[Page images and extracted text]
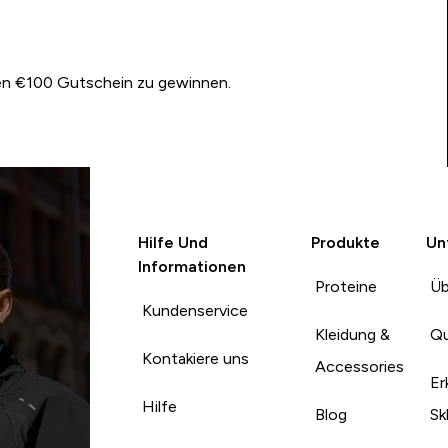
nen €100 Gutschein zu gewinnen.
Hilfe Und
Produkte
Un
Informationen
Proteine
Üb
Kundenservice
Kleidung &
Qu
Kontakiere uns
Accessories
Er
Hilfe
Blog
Sk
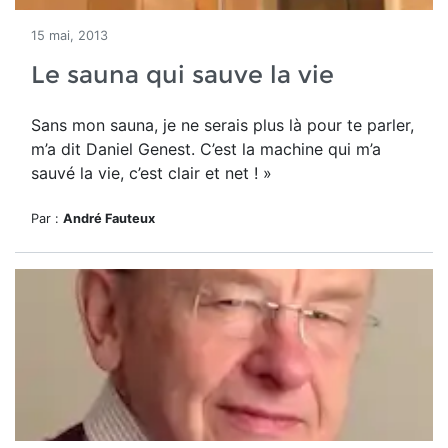
15 mai, 2013
Le sauna qui sauve la vie
Sans mon sauna, je ne serais plus là pour te parler,
m’a dit Daniel Genest. C’est la machine qui m’a
sauvé la vie, c’est clair et net ! »
Par :
André Fauteux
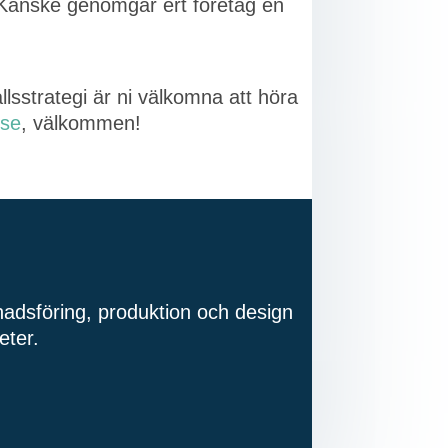
. Kanske genomgår ert företag en
llsstrategi är ni välkomna att höra
.se
, välkommen!
knadsföring, produktion och design
eter.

__TASK TO CARRY OUT__
For each line above that holds the string "sauna", provide a copy of that line.

__OUTPUT BELOW__
Le sauna qui sauve la vie
Sans mon sauna, je ne serais plus là pour te parler,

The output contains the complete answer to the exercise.